* _What is expected_
Among the records that follow, find each line holding the word "LIST" and copy it.

* _Material supplied_
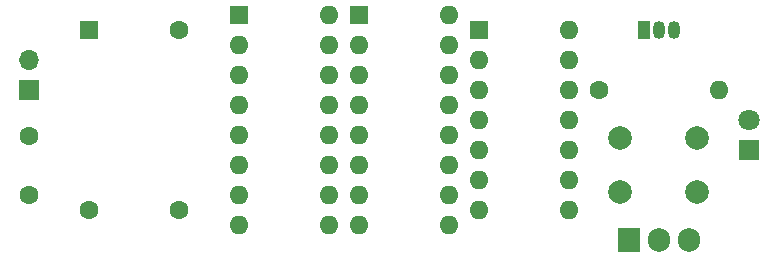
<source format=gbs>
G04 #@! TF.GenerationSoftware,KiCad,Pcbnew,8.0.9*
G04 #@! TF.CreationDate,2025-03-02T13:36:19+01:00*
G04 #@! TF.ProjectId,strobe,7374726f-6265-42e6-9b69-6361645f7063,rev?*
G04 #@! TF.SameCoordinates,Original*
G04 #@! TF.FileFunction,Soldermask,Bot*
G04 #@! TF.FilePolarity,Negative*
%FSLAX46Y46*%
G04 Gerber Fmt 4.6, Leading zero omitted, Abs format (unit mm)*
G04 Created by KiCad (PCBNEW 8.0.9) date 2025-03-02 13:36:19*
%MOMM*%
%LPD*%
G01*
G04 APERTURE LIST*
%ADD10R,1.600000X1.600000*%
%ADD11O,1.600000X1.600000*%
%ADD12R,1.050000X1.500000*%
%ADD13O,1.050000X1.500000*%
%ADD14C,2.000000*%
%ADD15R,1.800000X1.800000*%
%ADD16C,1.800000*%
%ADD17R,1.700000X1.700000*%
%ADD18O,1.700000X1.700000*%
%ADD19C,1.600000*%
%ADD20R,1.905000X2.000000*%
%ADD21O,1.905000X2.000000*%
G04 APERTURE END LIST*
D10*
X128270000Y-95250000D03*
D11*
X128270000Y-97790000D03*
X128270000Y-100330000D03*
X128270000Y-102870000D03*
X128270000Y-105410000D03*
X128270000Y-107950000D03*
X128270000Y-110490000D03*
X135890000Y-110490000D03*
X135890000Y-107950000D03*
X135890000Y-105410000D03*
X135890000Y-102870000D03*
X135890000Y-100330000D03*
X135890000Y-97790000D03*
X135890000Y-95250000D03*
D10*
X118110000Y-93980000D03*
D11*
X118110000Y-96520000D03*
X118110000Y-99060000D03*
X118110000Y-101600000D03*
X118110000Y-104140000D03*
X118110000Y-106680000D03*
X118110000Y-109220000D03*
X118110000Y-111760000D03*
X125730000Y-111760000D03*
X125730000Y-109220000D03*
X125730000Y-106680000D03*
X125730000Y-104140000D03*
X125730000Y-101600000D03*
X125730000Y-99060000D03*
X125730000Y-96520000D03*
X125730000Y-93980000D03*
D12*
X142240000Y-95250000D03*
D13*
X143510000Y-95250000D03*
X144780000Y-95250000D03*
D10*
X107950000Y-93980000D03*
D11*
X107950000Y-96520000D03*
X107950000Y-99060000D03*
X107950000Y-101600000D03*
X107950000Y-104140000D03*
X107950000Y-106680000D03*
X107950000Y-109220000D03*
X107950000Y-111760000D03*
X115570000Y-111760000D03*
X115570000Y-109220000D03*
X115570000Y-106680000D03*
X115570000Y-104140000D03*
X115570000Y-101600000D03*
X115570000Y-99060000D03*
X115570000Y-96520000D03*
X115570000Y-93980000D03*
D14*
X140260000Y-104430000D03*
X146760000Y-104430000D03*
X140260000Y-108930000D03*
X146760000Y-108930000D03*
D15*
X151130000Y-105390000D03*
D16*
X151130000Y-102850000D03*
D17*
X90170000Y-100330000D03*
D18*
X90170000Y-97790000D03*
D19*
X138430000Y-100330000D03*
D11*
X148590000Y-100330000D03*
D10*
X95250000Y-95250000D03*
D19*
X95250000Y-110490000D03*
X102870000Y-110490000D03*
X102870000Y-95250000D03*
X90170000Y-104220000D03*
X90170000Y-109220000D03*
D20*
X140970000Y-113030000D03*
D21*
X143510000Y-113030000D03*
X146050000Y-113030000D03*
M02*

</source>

* _Reply_
G04 APERTURE LIST*
G04 APERTURE END LIST*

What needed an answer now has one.